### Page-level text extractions
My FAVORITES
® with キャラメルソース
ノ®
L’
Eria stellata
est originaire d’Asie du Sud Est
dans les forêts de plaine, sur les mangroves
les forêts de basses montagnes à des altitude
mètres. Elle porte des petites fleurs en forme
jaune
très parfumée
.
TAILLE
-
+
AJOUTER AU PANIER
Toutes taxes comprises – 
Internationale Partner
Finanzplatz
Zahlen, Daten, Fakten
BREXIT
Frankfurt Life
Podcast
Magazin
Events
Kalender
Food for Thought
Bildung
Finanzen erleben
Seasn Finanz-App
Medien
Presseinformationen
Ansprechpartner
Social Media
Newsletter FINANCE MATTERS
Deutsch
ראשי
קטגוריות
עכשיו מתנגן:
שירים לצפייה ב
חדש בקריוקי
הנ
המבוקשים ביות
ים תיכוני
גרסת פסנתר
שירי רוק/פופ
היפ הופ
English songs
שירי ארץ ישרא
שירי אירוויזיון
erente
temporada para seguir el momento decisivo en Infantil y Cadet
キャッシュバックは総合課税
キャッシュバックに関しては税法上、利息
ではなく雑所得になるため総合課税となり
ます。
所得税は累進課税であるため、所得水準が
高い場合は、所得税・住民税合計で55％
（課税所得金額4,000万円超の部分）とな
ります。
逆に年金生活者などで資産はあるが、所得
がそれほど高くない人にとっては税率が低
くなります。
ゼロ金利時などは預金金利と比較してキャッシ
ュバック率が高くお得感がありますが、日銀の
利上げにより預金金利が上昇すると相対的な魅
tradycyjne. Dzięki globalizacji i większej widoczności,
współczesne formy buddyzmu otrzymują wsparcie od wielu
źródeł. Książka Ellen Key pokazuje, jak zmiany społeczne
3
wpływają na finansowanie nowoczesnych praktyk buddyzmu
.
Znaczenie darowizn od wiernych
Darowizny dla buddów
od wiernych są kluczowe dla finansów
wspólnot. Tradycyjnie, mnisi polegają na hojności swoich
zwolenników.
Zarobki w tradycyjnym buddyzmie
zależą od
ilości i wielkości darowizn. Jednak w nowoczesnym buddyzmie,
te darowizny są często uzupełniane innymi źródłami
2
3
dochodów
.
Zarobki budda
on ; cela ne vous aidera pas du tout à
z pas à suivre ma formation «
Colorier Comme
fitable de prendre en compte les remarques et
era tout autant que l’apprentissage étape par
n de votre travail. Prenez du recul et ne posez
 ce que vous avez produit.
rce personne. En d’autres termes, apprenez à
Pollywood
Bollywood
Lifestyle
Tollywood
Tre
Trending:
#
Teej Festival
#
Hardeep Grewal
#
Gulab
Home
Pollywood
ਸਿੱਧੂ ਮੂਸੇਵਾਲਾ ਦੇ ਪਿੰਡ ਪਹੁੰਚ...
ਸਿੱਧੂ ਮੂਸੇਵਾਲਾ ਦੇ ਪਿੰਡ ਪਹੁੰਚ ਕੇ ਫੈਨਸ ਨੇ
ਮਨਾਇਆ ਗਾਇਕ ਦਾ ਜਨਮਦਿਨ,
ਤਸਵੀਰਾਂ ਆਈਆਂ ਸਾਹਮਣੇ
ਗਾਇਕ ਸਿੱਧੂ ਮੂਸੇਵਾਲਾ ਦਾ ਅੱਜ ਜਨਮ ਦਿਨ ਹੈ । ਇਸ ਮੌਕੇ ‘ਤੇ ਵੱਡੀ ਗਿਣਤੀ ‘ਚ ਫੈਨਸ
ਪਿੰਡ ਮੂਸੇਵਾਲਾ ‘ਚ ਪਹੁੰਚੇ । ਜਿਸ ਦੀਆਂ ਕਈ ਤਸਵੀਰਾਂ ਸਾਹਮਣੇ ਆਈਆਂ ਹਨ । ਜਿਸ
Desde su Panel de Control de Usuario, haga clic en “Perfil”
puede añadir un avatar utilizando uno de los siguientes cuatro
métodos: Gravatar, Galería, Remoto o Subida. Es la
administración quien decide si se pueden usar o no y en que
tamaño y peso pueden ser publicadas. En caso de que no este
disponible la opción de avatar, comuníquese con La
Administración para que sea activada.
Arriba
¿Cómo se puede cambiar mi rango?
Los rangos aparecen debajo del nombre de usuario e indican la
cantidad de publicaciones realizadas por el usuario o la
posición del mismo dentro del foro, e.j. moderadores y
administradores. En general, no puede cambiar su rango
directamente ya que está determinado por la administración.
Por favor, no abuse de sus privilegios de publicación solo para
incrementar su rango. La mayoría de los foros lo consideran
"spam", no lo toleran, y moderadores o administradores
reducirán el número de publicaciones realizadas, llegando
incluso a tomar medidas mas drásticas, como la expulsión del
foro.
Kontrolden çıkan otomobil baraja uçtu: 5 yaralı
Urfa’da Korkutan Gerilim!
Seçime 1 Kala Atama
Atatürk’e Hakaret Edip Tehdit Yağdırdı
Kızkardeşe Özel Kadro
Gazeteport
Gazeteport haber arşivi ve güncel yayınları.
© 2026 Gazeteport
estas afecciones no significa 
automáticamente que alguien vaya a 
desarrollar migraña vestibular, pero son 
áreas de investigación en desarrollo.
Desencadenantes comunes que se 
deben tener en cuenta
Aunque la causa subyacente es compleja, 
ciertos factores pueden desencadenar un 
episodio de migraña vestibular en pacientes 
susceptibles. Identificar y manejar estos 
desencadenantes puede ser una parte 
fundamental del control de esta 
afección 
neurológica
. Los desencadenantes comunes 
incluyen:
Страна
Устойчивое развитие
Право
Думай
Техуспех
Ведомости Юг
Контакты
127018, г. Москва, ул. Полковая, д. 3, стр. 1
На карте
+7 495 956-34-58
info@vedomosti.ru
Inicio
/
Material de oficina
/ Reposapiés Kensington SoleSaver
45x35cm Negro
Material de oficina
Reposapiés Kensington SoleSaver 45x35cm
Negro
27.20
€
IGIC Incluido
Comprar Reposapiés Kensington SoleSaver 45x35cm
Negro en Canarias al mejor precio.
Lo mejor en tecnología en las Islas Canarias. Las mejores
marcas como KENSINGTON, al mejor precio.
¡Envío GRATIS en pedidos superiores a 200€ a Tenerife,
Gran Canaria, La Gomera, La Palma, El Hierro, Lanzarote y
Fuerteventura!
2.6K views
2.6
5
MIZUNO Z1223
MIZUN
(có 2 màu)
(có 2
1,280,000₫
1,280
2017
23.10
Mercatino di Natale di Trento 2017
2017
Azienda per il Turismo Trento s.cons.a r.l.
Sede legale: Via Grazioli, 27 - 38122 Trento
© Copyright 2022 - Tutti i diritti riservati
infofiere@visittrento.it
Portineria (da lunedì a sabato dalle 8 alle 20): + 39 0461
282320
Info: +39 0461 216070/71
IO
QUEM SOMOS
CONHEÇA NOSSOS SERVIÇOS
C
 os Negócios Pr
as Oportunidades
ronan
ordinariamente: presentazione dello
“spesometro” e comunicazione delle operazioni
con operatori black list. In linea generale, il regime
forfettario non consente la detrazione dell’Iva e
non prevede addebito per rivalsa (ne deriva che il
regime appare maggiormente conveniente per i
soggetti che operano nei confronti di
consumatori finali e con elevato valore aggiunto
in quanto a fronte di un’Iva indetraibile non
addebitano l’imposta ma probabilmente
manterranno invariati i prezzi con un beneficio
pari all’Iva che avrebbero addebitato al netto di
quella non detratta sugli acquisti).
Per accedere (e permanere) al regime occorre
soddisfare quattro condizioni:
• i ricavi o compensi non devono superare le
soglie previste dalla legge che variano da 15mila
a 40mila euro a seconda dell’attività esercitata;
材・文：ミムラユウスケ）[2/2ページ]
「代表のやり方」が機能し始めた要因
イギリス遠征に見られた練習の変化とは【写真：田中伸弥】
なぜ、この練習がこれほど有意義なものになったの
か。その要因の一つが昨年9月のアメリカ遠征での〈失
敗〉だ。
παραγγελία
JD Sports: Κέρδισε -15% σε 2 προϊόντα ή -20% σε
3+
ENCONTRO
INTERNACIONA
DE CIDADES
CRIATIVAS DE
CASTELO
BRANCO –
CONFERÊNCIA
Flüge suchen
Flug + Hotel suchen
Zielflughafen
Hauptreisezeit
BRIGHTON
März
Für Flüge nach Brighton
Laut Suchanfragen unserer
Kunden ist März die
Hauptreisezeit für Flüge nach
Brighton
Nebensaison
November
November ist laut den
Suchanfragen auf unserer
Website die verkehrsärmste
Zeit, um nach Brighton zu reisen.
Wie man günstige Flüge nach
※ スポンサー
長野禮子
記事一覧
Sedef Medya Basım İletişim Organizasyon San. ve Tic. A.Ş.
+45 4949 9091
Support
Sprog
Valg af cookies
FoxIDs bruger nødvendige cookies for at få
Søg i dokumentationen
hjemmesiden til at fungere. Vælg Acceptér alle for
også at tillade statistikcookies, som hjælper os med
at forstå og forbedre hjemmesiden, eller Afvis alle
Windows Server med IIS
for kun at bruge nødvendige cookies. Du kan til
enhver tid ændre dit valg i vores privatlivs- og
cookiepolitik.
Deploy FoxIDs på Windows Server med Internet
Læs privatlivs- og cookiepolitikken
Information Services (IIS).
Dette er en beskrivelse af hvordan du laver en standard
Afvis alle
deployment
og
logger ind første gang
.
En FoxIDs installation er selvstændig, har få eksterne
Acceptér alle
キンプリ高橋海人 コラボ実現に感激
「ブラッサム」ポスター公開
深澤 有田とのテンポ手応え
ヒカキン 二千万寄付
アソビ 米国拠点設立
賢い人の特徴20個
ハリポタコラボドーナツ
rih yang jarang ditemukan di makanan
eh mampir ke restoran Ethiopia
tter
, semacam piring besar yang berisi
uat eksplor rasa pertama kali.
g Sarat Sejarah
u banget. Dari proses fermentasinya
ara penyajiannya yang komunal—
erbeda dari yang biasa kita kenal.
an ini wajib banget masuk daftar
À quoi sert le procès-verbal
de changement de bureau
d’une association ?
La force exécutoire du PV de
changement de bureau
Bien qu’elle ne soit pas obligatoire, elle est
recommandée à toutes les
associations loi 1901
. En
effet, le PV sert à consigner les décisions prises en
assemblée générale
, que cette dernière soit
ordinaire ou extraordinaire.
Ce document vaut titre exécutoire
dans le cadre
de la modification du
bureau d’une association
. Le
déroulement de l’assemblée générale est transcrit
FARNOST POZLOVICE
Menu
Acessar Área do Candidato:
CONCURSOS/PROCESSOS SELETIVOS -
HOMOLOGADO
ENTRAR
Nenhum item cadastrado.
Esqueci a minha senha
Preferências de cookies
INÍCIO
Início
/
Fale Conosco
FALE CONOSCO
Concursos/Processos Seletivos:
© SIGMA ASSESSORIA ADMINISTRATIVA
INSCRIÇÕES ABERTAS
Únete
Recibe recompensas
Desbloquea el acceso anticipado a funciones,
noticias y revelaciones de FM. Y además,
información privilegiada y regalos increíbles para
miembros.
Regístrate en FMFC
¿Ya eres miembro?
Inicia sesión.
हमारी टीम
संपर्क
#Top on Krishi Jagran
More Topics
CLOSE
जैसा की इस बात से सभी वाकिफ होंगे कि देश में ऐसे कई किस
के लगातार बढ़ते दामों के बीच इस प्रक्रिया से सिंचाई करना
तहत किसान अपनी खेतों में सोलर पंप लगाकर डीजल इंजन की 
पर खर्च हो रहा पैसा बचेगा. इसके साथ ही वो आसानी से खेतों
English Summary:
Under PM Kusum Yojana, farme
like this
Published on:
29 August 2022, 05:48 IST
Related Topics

### Problem
Update the lines from the start of the records up to and including the line with "Zarobki budda" by changing "Kalender" to "Terminkalender" and leaving all other text the same. Return only those lines.

### Response
My FAVORITES
® with キャラメルソース
ノ®
L’
Eria stellata
est originaire d’Asie du Sud Est
dans les forêts de plaine, sur les mangroves
les forêts de basses montagnes à des altitude
mètres. Elle porte des petites fleurs en forme
jaune
très parfumée
.
TAILLE
-
+
AJOUTER AU PANIER
Toutes taxes comprises – 
Internationale Partner
Finanzplatz
Zahlen, Daten, Fakten
BREXIT
Frankfurt Life
Podcast
Magazin
Events
Terminkalender
Food for Thought
Bildung
Finanzen erleben
Seasn Finanz-App
Medien
Presseinformationen
Ansprechpartner
Social Media
Newsletter FINANCE MATTERS
Deutsch
ראשי
קטגוריות
עכשיו מתנגן:
שירים לצפייה ב
חדש בקריוקי
הנ
המבוקשים ביות
ים תיכוני
גרסת פסנתר
שירי רוק/פופ
היפ הופ
English songs
שירי ארץ ישרא
שירי אירוויזיון
erente
temporada para seguir el momento decisivo en Infantil y Cadet
キャッシュバックは総合課税
キャッシュバックに関しては税法上、利息
ではなく雑所得になるため総合課税となり
ます。
所得税は累進課税であるため、所得水準が
高い場合は、所得税・住民税合計で55％
（課税所得金額4,000万円超の部分）とな
ります。
逆に年金生活者などで資産はあるが、所得
がそれほど高くない人にとっては税率が低
くなります。
ゼロ金利時などは預金金利と比較してキャッシ
ュバック率が高くお得感がありますが、日銀の
利上げにより預金金利が上昇すると相対的な魅
tradycyjne. Dzięki globalizacji i większej widoczności,
współczesne formy buddyzmu otrzymują wsparcie od wielu
źródeł. Książka Ellen Key pokazuje, jak zmiany społeczne
3
wpływają na finansowanie nowoczesnych praktyk buddyzmu
.
Znaczenie darowizn od wiernych
Darowizny dla buddów
od wiernych są kluczowe dla finansów
wspólnot. Tradycyjnie, mnisi polegają na hojności swoich
zwolenników.
Zarobki w tradycyjnym buddyzmie
zależą od
ilości i wielkości darowizn. Jednak w nowoczesnym buddyzmie,
te darowizny są często uzupełniane innymi źródłami
2
3
dochodów
.
Zarobki budda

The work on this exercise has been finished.